(Study material):
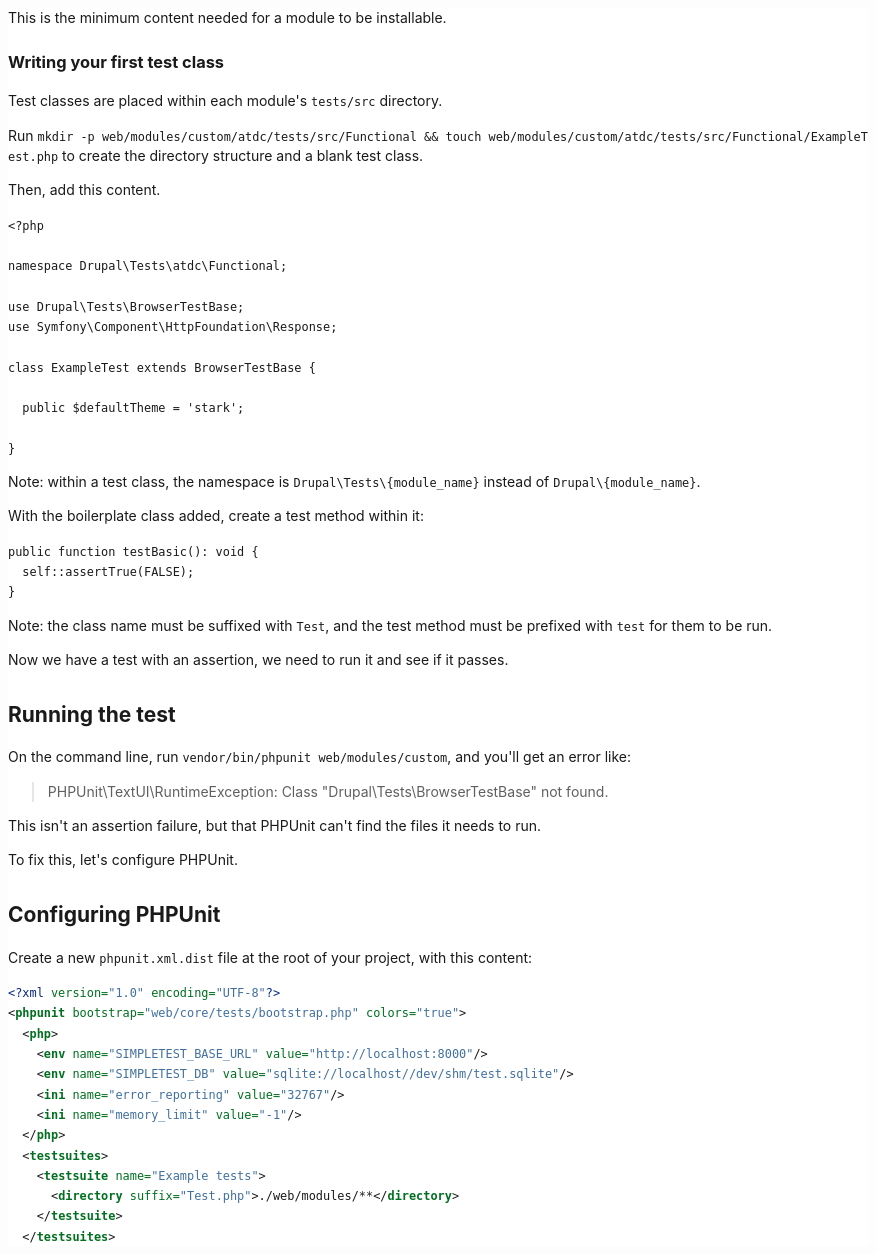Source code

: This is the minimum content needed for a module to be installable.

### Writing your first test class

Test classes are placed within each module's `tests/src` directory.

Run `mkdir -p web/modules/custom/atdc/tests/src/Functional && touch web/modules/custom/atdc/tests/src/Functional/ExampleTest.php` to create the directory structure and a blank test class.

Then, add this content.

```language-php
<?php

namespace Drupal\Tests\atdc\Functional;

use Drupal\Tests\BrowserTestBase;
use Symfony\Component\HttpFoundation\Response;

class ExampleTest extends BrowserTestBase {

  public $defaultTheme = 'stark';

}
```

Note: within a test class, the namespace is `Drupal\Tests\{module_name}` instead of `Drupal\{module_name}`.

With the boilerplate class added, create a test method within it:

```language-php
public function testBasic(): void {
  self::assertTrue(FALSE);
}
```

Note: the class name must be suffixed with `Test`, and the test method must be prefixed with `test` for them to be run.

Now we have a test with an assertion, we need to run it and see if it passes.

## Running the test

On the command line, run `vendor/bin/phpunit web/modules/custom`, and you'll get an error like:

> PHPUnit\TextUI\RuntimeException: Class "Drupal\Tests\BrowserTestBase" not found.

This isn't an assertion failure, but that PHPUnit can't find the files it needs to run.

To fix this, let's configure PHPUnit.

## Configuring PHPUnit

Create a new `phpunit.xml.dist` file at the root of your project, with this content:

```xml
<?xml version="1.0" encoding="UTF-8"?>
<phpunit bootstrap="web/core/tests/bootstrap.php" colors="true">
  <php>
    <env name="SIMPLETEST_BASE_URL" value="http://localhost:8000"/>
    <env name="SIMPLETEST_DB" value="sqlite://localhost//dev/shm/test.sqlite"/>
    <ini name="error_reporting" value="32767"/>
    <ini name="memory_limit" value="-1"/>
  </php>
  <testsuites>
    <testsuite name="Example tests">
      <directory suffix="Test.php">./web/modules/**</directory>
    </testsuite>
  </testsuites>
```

...

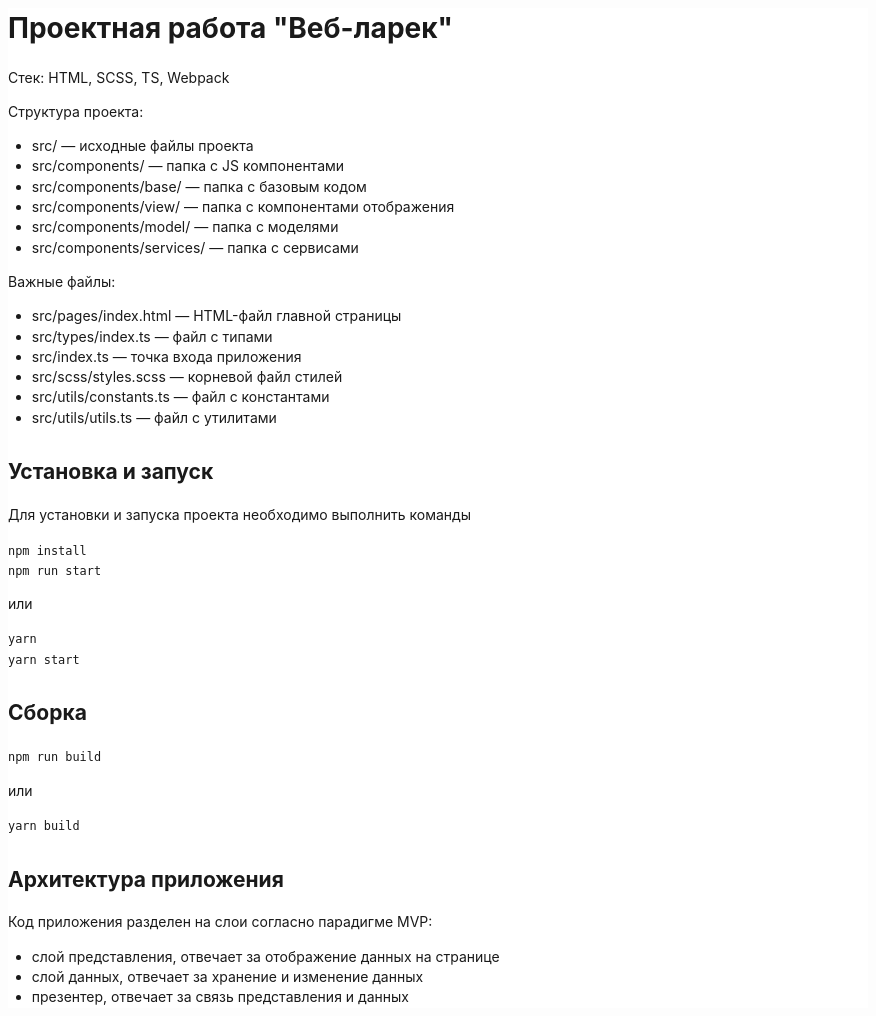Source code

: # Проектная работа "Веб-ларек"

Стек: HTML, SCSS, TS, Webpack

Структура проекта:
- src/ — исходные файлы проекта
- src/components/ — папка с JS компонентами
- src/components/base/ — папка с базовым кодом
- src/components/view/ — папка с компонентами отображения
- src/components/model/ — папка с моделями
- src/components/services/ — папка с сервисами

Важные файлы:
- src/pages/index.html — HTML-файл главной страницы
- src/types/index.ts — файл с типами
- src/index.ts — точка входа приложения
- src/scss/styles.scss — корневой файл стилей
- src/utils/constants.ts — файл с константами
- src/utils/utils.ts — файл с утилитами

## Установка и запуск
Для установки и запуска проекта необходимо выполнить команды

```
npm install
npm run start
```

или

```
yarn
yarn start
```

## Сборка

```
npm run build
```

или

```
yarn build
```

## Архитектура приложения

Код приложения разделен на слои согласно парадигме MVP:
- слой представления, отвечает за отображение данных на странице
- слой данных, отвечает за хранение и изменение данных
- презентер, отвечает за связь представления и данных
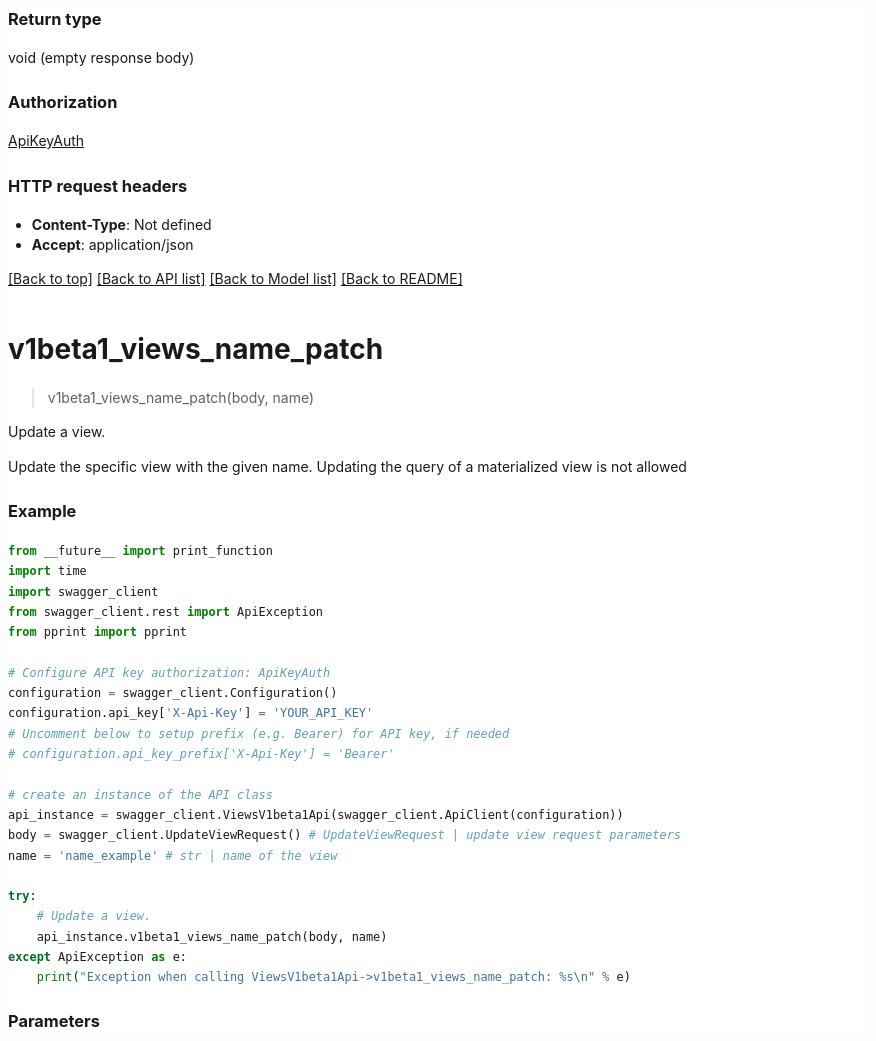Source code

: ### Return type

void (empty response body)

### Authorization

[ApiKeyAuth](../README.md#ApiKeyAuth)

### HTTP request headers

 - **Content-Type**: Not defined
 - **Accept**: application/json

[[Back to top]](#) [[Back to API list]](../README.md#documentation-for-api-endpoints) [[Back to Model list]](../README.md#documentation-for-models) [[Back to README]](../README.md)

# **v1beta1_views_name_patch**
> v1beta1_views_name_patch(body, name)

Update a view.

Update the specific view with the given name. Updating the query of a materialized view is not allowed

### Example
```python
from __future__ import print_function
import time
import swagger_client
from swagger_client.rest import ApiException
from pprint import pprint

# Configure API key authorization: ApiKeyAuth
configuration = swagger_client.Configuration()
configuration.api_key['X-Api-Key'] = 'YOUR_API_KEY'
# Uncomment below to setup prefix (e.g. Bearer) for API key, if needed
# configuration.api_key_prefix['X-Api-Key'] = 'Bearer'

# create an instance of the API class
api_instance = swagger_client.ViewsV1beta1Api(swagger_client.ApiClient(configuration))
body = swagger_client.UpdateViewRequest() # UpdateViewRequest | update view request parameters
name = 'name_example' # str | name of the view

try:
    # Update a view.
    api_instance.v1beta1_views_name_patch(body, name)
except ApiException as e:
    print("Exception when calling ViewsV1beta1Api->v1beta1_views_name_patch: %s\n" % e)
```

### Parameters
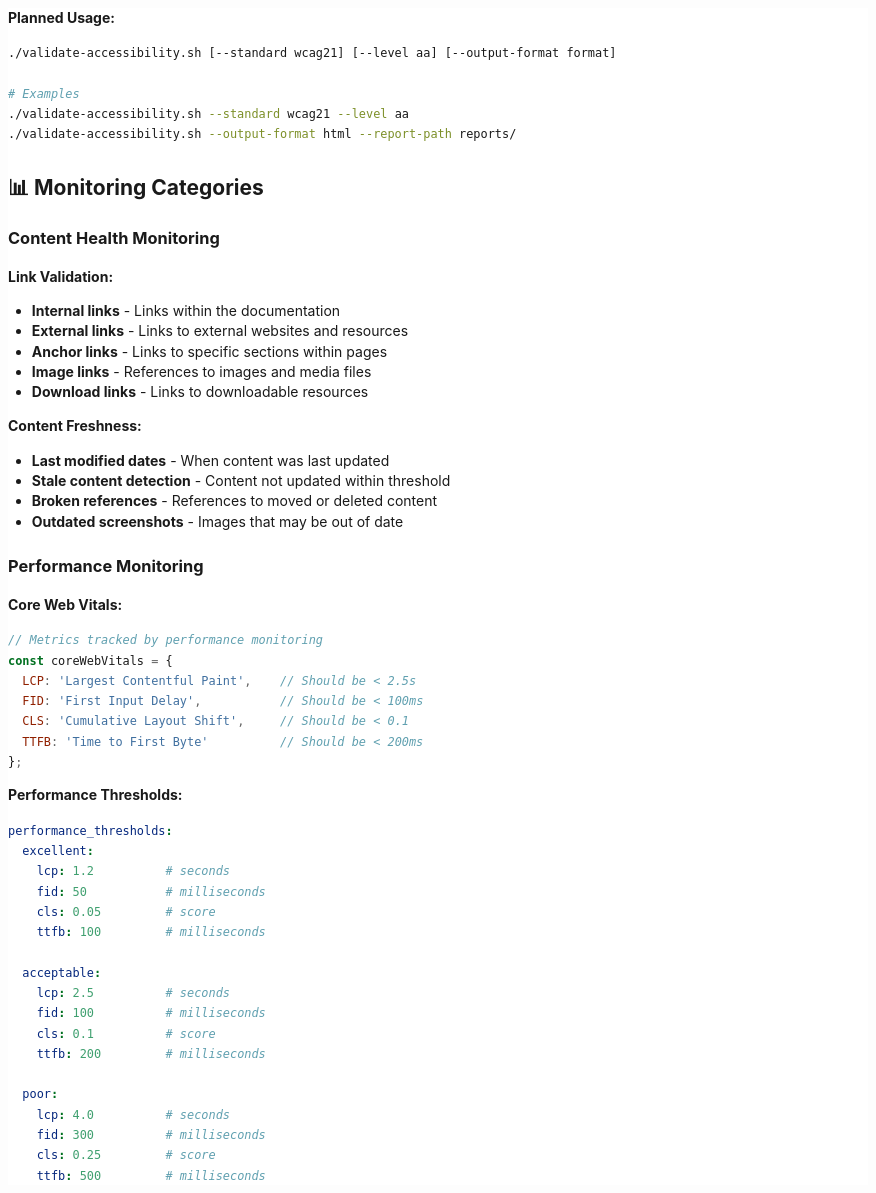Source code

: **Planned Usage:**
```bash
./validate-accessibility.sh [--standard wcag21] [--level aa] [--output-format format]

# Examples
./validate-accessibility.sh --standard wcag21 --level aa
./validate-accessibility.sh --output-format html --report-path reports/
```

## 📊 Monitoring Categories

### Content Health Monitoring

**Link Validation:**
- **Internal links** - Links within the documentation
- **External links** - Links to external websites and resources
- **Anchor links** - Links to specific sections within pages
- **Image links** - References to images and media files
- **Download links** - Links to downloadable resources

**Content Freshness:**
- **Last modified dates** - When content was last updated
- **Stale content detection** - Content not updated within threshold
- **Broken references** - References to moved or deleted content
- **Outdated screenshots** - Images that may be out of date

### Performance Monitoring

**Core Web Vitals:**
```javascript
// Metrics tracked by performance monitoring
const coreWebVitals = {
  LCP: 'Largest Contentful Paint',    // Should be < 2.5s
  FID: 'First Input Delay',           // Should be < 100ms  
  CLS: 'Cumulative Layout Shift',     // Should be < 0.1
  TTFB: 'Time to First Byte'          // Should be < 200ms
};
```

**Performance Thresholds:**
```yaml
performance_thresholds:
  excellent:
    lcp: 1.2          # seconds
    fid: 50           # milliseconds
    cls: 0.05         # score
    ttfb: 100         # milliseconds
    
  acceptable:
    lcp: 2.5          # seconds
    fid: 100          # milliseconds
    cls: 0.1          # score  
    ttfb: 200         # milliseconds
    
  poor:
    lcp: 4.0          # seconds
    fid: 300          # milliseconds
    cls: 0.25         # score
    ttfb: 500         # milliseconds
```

(What is expected): Look over the records above and filter for each line with the word "import".

(Output):
from __future__ import print_function
import time
import swagger_client
from swagger_client.rest import ApiException
from pprint import pprint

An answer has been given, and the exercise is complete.